No, I don't take it the wrong way at all Harley. And thanks for being so direct, yet polite in your comments.
Truthfully, you're mostly correct: last I checked (a month ago?) my THI was approx. 30, which - while not extremely low - is nowhere near the level of those with catastrophic tinnitus and/or suicidal thoughts (
@Bill: not sure of my max score, but probably in the mid 30s). I fully admit that, and don't in any way mean to be unsympathetic to those who are suffering more than me. I know people with truly catastrophic tinnitus exist, and my heart bleeds for them. In no way are any of my comments intended to undermine their plight, or suggest that they should be listening to my advice. What I'm saying (here) is likely entirely inappropriate for them.
However - and please don't take this the wrong way, in return - not everyone is in that situation. And the advice given to someone with catastrophic tinnitus - which is essentially what Bill is giving - may be a quite poor fit for the average tinnitus sufferer. Indeed, for someone with a THI of 30, the right advice may actually be to be generally careful, to carry plugs with you as precaution, to keep music nice and low, to avoid loud noise when you can, and to wear plugs when you can't.

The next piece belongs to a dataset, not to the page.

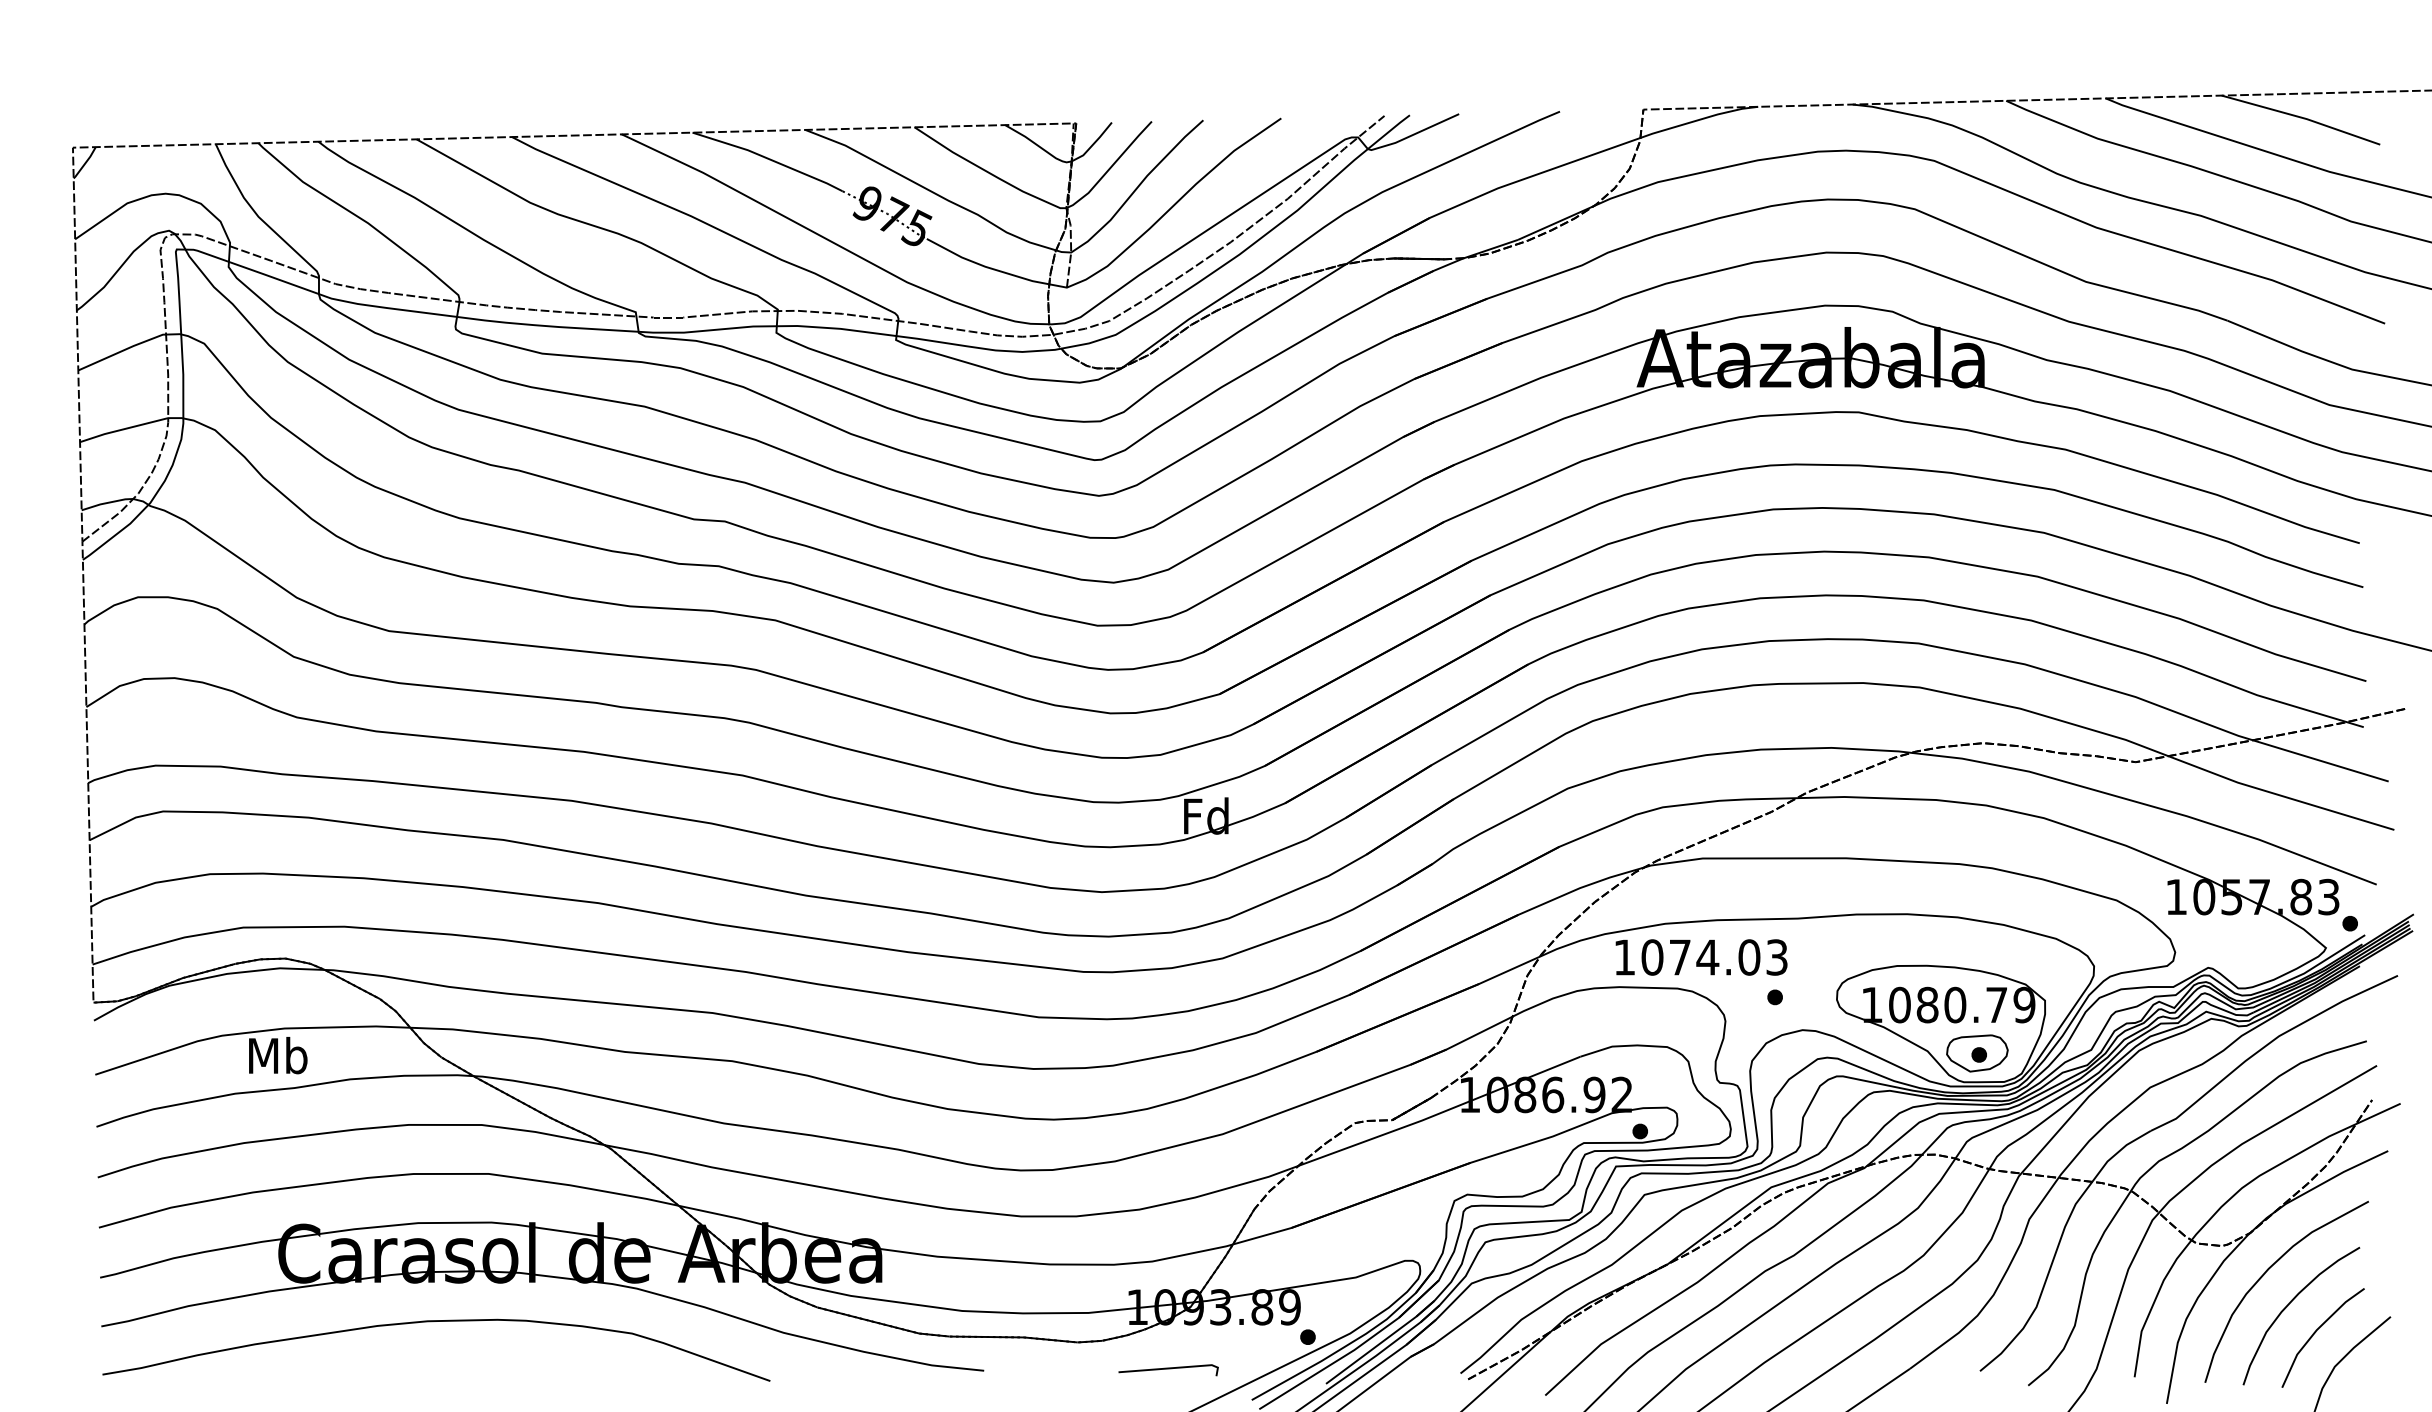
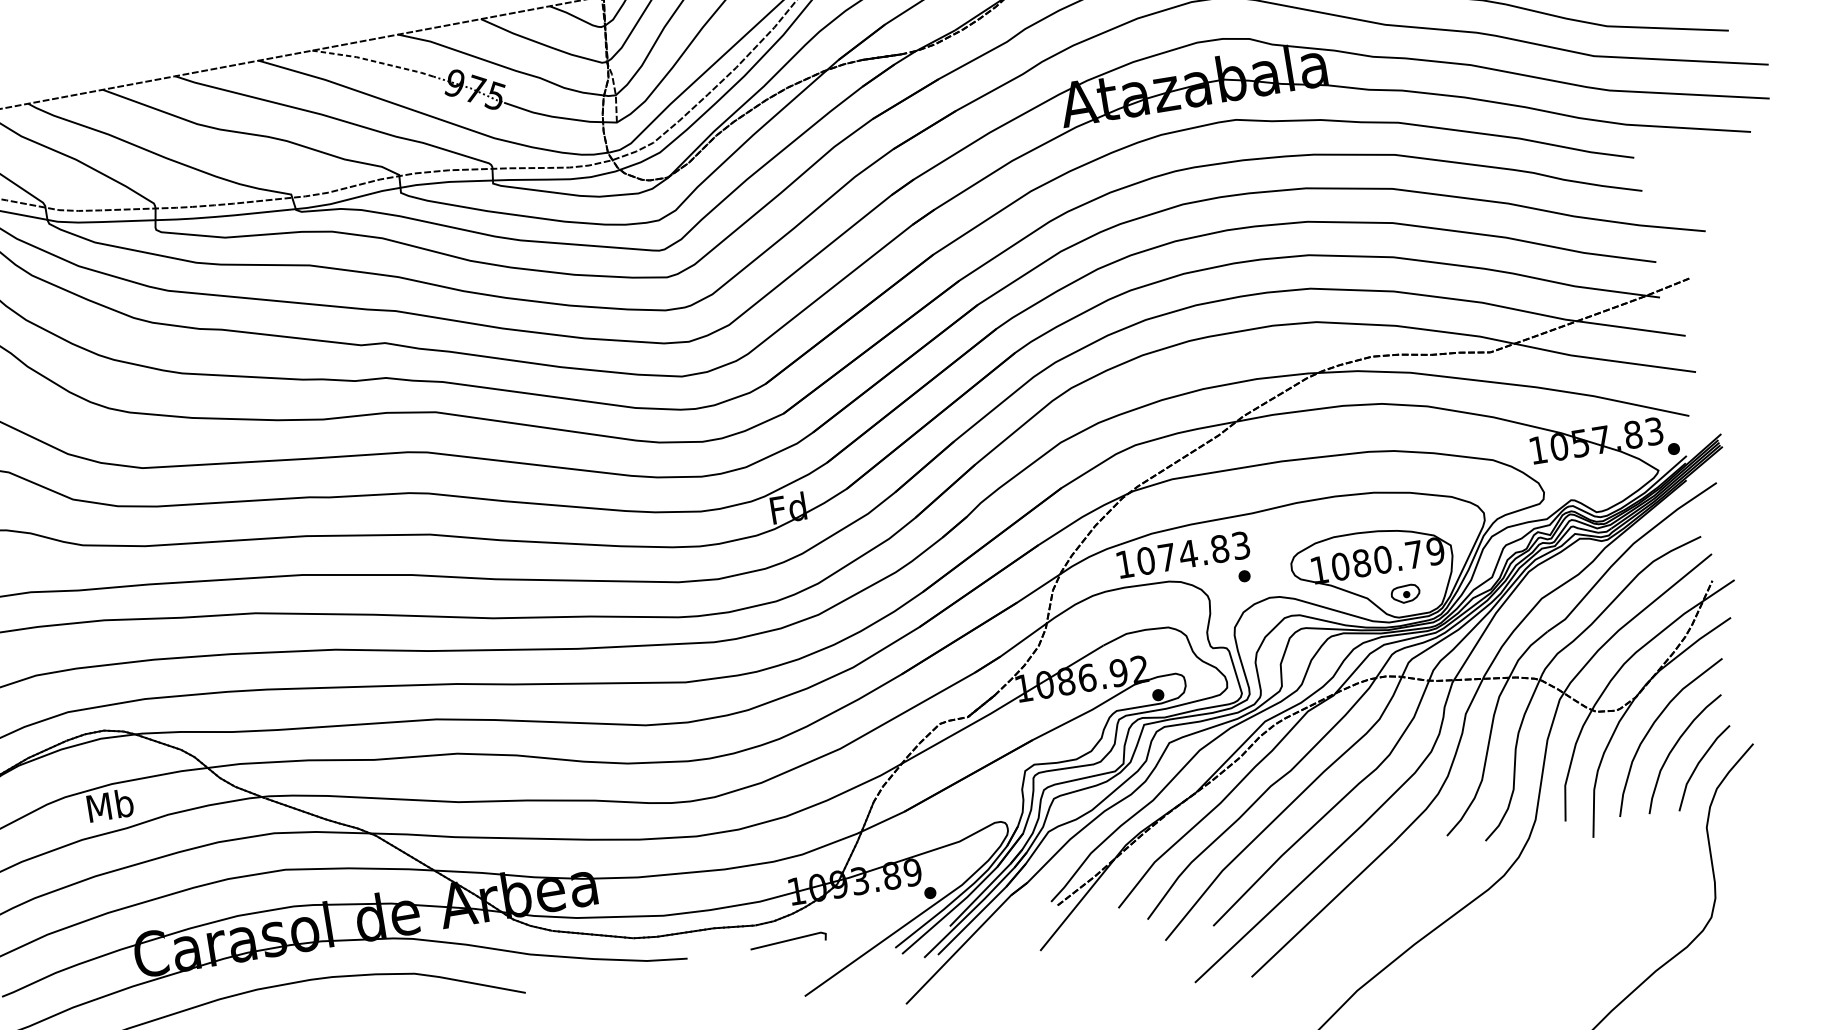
line: (769, 159) -> (374, 61), solid -> dashed
text: (1749, 957) -> (1220, 549), 1074.03 -> 1074.83
part: (1977, 1053) -> (1405, 594), size x0.6
line: (1168, 1369) -> (788, 941), moved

And that's been my general point throughout: that everyone needs to figure out what makes the most sense for them. This is something you clearly understand, because you pretty much summarized it all in your post: I do indeed currently feel that I may still have some 'buffer zone' left. And since I feel that way, the implications of avoiding all loud noises, period, seem like too much. Maybe they won't one day; but they do for now.
Moreover, they will for many others who come to this site for advice as well. And so while I don't (at all) want to suggest they shouldn't worry about their symptoms, I also don't want them to feel their situation is catastrophic unless it actually is. One's psychological health is as important for how one deals with their tinnitus as much as their physical symptoms, and so having new people come to the site, only to read that their life as they know it is over, can cause as much harm as good. So I want to buffer against this type of thinking, unless it's truly appropriate.
I do sympathize with you, as I know you are not in a good place. That's terrible and I wish there was something I could do. I appreciate that you're doing what you can to cope.